Every line in the data below has to be repeated exactly; no picture belongs in the result.
Given records START
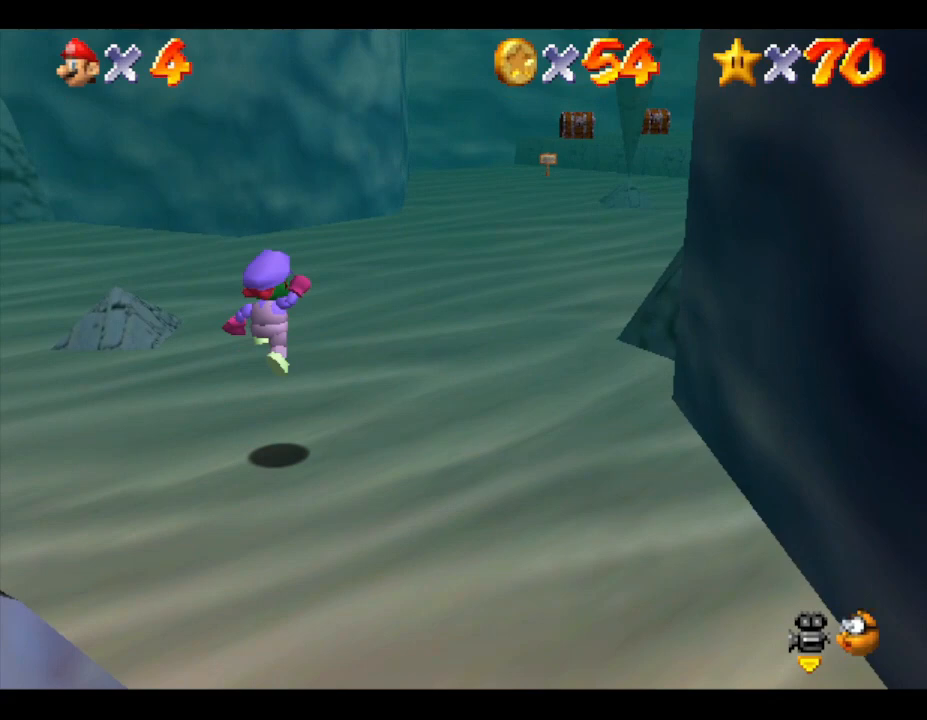
{"buttons": ["C_LEFT"], "left_stick": "up-right", "events": [[50, "A", "up"], [450, "C_LEFT", "down"]]}
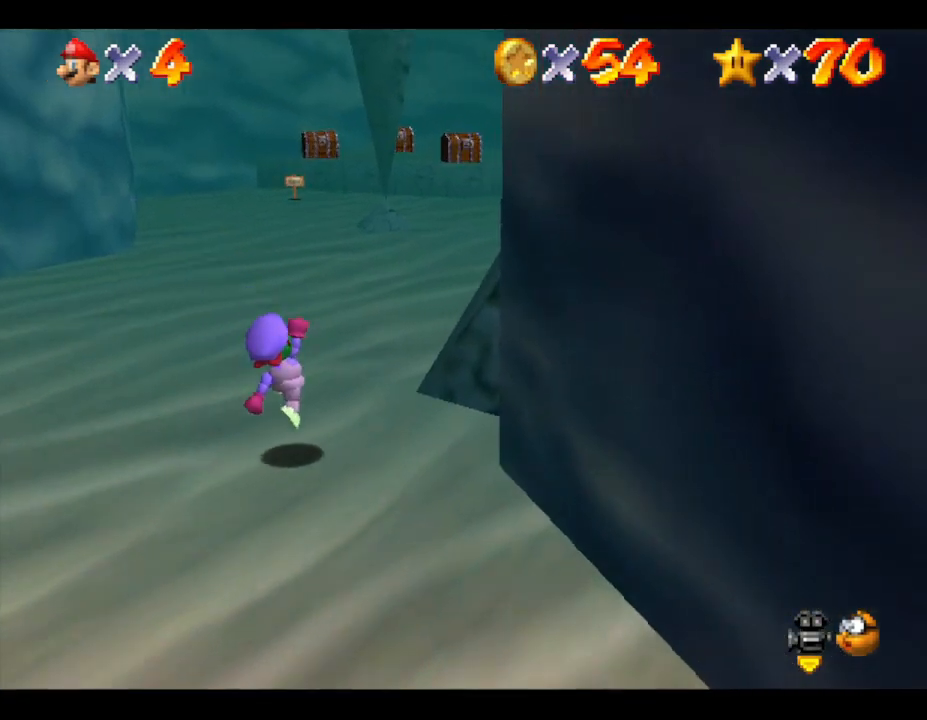
{"buttons": [], "left_stick": "up-right", "events": [[83, "C_LEFT", "up"], [150, "left_stick", "up"], [367, "A", "down"], [400, "left_stick", "up-right"], [483, "A", "up"]]}
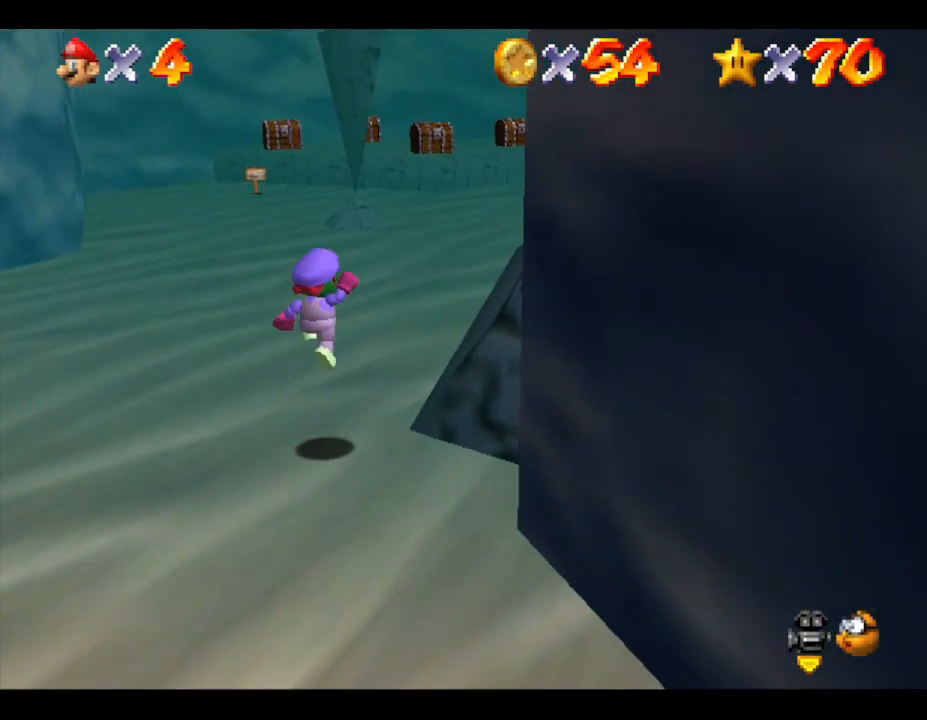
{"buttons": [], "left_stick": "up-right", "events": []}
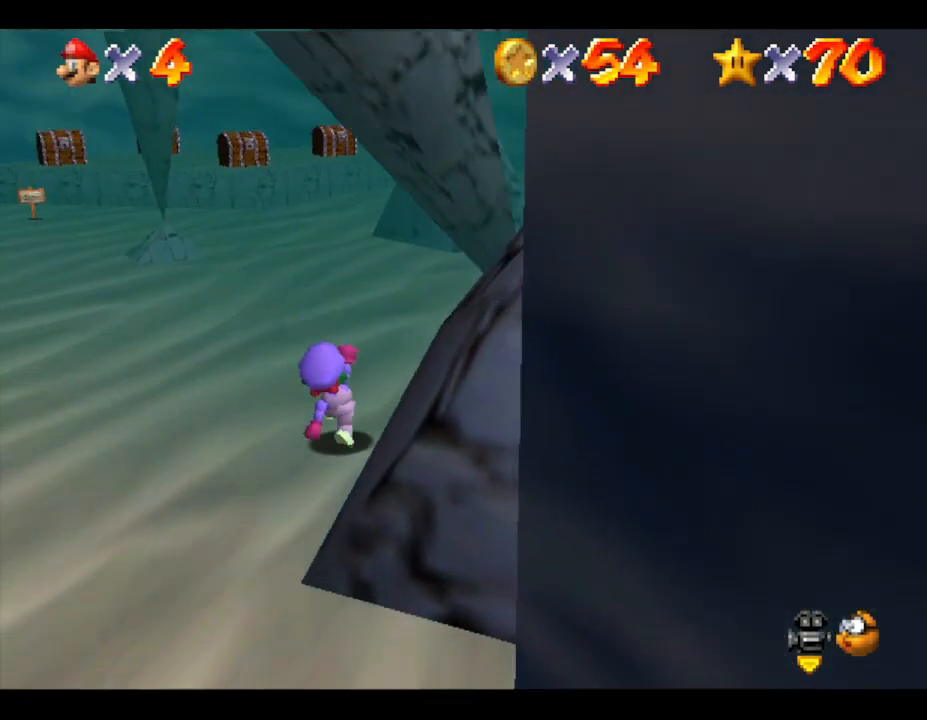
{"buttons": ["A"], "left_stick": "up-right", "events": [[50, "C_LEFT", "down"], [133, "C_LEFT", "up"], [400, "A", "down"]]}
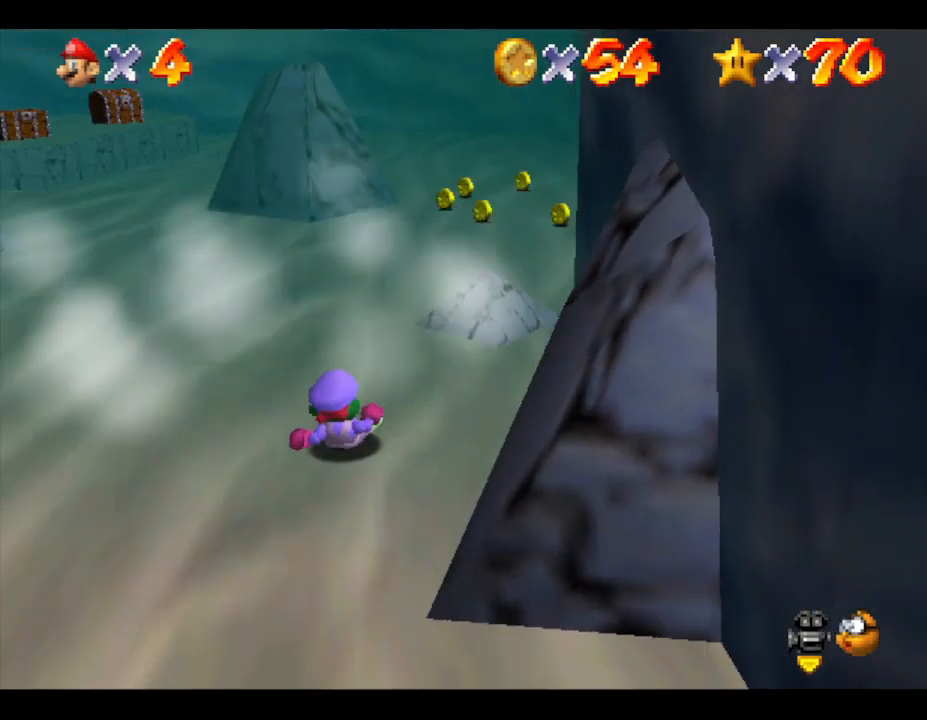
{"buttons": [], "left_stick": "up", "events": [[67, "A", "up"], [350, "left_stick", "up"]]}
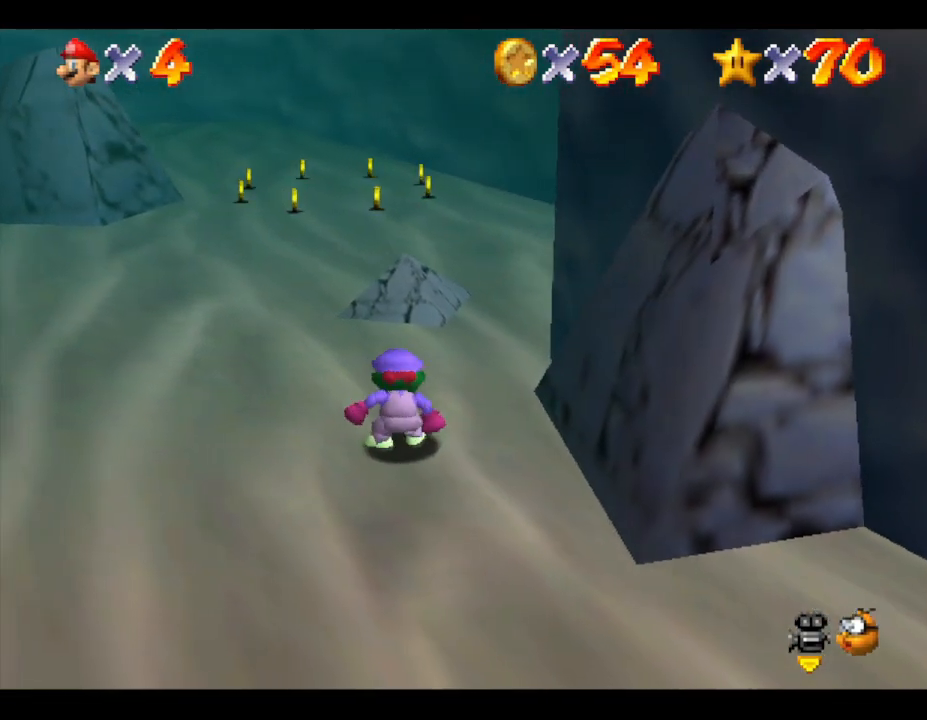
{"buttons": ["A"], "left_stick": "up", "events": [[500, "A", "down"]]}
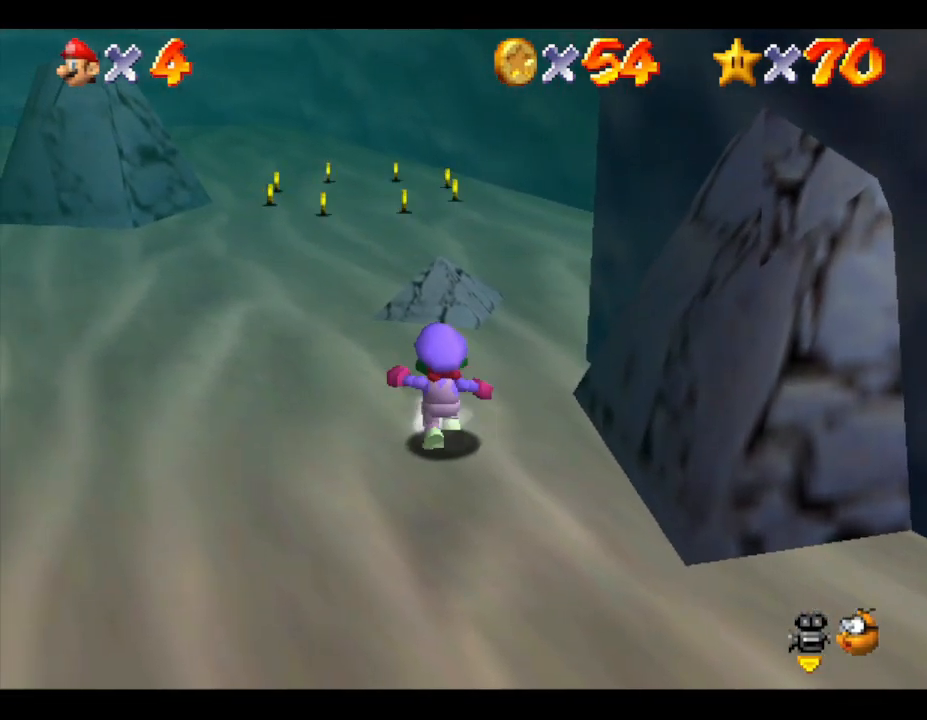
{"buttons": ["A", "B"], "left_stick": "up", "events": [[450, "B", "down"]]}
Given records END
_Answer to this problem_
{"buttons": ["C_LEFT"], "left_stick": "up-right", "events": [[50, "A", "up"], [450, "C_LEFT", "down"]]}
{"buttons": [], "left_stick": "up-right", "events": [[83, "C_LEFT", "up"], [150, "left_stick", "up"], [367, "A", "down"], [400, "left_stick", "up-right"], [483, "A", "up"]]}
{"buttons": [], "left_stick": "up-right", "events": []}
{"buttons": ["A"], "left_stick": "up-right", "events": [[50, "C_LEFT", "down"], [133, "C_LEFT", "up"], [400, "A", "down"]]}
{"buttons": [], "left_stick": "up", "events": [[67, "A", "up"], [350, "left_stick", "up"]]}
{"buttons": ["A"], "left_stick": "up", "events": [[500, "A", "down"]]}
{"buttons": ["A", "B"], "left_stick": "up", "events": [[450, "B", "down"]]}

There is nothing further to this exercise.